La posizione che preoccupa di più è quella di Ahmet Şık il quale parlando in aula in sua difesa ha rivolto parole dure ai giudici i quali hanno ritenuto che le accuse nei confronti della Corte avessero “tutti i presupposti per essere considerate un crimine” e hanno presentato un esposto ufficiale al Procuratore Capo di Istanbul.
“L’unico modo per aiutarci a fronteggiare tali attacchi contro alla libertà di stampa e di espressione – ribadisce Erinç – è incentivare la rete di solidarietà che si è creata intorno ai giornalisti ingiustamente incriminati. Questo processo ci ricorda, ancora una volta, l’importanza della solidarietà nella lotta per la libertà e per la democrazia.. Il sostegno internazionale alla causa da parte dei nostri amici all’estero è fondamentale per noi. Gli sforzi e l’impegno che ci testimoniate ci aiutano e ci fortificano nel corso della nostra lotta per la libertà e per la democrazia”

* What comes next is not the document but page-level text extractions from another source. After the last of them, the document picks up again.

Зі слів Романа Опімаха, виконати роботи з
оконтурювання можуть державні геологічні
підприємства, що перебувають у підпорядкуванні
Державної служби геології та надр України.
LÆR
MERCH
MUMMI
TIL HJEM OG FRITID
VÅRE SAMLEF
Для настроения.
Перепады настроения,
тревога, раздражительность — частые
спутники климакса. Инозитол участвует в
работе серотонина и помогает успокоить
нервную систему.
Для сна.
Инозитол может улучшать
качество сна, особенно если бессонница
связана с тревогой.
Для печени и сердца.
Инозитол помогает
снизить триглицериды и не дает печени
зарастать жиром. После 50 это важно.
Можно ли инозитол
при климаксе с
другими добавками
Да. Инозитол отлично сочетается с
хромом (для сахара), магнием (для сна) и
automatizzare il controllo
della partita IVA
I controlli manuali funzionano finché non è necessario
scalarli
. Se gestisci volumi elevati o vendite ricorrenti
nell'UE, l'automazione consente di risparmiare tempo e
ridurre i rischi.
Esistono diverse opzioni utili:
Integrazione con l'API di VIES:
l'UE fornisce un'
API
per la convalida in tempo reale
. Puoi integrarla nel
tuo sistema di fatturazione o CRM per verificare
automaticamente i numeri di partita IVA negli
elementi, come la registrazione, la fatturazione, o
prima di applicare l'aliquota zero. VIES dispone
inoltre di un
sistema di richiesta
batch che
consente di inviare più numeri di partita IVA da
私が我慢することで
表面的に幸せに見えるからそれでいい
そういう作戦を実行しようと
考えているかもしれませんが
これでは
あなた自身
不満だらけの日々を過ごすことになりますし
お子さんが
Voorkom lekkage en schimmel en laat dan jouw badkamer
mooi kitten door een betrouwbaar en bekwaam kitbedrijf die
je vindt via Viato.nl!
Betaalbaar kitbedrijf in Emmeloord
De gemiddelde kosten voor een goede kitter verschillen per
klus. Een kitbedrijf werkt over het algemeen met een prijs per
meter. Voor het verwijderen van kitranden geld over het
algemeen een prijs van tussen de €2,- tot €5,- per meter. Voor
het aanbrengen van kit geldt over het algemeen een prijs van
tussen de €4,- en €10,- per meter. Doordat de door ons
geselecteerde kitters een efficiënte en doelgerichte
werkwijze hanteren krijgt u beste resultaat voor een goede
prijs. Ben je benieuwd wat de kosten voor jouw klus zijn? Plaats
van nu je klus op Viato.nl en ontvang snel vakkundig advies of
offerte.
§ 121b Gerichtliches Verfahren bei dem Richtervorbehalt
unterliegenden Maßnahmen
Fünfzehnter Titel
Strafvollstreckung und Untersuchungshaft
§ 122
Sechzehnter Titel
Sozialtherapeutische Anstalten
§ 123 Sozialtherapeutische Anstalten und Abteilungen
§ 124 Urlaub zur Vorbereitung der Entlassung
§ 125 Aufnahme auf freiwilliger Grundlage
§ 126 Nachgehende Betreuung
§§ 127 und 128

Articolo 21 sin dall’inizio del processo, e ancora prima lanciando la campagna “No bavaglio turco”, ha promosso azioni di solidarietà per chiedere il rilascio dei giornalisti arrestati in Turchia, ormai oltre 170.
Tali iniziative, come ha tenuto a sottolineare l’editore di Cumhuriyet, non sono state solo d’aiuto per garantire trasparenza e un’ampia diffusione delle notizie relative al processo ma “sono state di supporto morale per i colleghi dietro alle sbarre”.
“Cumhuriyet è stato il primo quotidiano turco nella storia del Paese – conclude Erinç – Diciotto suoi dipendenti compariranno davanti alla Corte per la prossima udienza l’11 settembre. Saremmo onorati di avervi accanto a noi. La vostra presenza renderà tutti noi ancora più forti”.
Per supportare i giornalisti che vorranno seguire il processo il giornale mette a disposizione una rete che faciliterà l’aspetto logistico. A cominciare da una navetta che alle ore 6.30 partirà dall’ingresso principale dell’albergo per il penitenziario di Silivri, fino a un servizio di traduzione simultanea in inglese in tempo reale.
Noi ci saremo e ancora una volta illumineremo questo processo divenuto la ‘madre’ di tutte le sfide per la libertà di stampa in Turchia.